Converge's attempts to simplify thus were somewhat successful, but left one hole. While one could successfully evaluate the following list in Converge:

l := [1, fail, 2]
the following mysteriously printed nothing:
Sys::println(l[1])
since l[1] is a synonym for l.get(1), which of course tried to evaluate return fail, which then caused get to fail. While this might seem a contrived example, it unavoidably cropped up when getting a module to return the value of a specific definition, since one of those definitions was fail.

fail was edged out of Converge in stages. A while ago, the recommendation became that the only safe idiom involving fail was return fail. Perhaps surprisingly, this was not an onerous restriction. Nevertheless it still failed to prevent the problem of fail being a definition in a module. Therefore the fail variable was finally banished entirely from Converge recently (although it lives on internally in the VM). fail is now an expression in Converge's grammar, and is equivalent to return &fail in Icon. Thus finally, all of the bizarre behaviour associated with the fail variable is forgotten, and I now sleep easier at night.

Do something different

When I was looking for information in Icon, I stumbled across a few interviews with Ralph Griswold (Icon's main designer), and a paper on its history. One thing that became clear to me was that a major design goal of Icon was not to be just another (boring) synthesis of a few existing language features - like the vast majority of programming languages - but to try out genuinely new things. Have a look at e.g. p38 of this interview or p6 and 13 of this paper looking back at Icon's history. Whatever you might think of Icon, it undoubtedly fulfilled this aim: its expression evaluation system alone has no precedent in contemporary programming languages (and there are other interesting parts of the language).

When I was starting Converge, I agreed whole heartedly with this aim, but had no idea how to achieve it. Indeed, when Converge started, I only had the vague intention of chucking a few seemingly useful influences into the melting pot (initially Python, Icon, ObjVLisp, and ultimately Template Haskell when I'd got the mix of the former three languages about right). I had that vague feeling that either everything interesting had been done before, or that the remaining interesting things were outside of my grasp. To be honest, I sort of gave up on the aim of being innovative, and just concentrated on trying to mix Converge's influences together in a coherent way. What has been interesting is that as Converge has developed, new challenges have presented themselves, and I've had to find answers (some better than others) to such challenges. And in so doing, I think Converge has grown some genuinely innovative features, such as DSL blocks, and its approach to error information for macros amongst others. And in Converge's case - unlike Icon, as I understand it - the journey isn't over. Indeed, since I think Converge is currently nearing the end of the beginning, there's bound to be new challenges ahead, some of which will lead to new innovations of one sort or another, some ultimately successful, some ultimately not.
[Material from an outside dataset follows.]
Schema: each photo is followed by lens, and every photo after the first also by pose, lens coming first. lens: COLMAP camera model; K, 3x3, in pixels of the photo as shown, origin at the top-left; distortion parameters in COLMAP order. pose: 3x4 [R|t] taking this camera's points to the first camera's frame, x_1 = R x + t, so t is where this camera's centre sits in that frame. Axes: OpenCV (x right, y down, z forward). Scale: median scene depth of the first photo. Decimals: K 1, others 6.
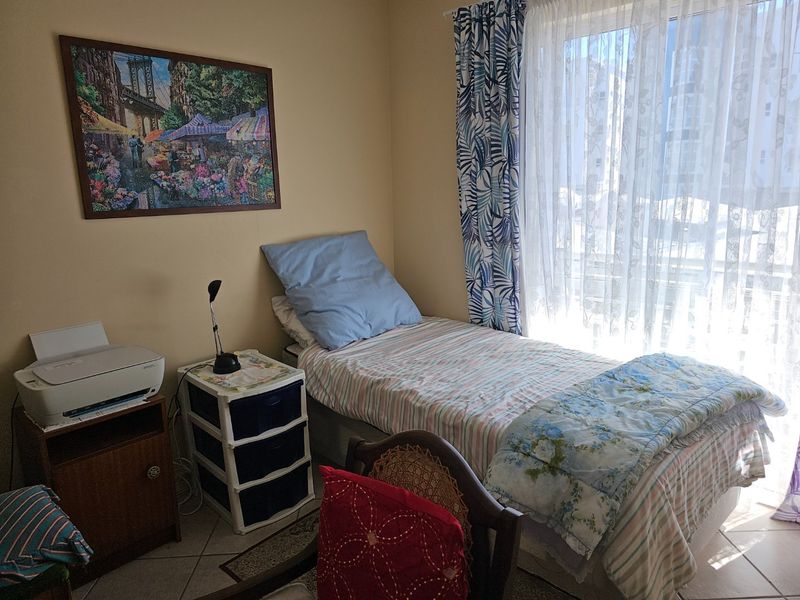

When I read about Icon's aim, and looked at the end result, I assumed that the innovative ideas in Icon had sprung out of nowhere. I, on the other hand, had no idea how to bring such ideas, fully formed, into the world. What's become clear to me is a restating of Edison's famous rule. Innovation is often a matter of perspiration over inspiration. Now my advice to those who wish to do innovative work is simple: if you put the miles in, you'll raise your head one day and discover that you're in a place where no-one else has ever found themselves in before. It's a good feeling, and one that benefits us all, as collectively we gradually discover what works and what doesn't.

Updated (December 10 2007): Used a clearer example in the Failure and if: a beautiful combination section.

Updated (October 26 2007): This article has been superseded by the paper Experiences with an Icon-like expression evaluation system.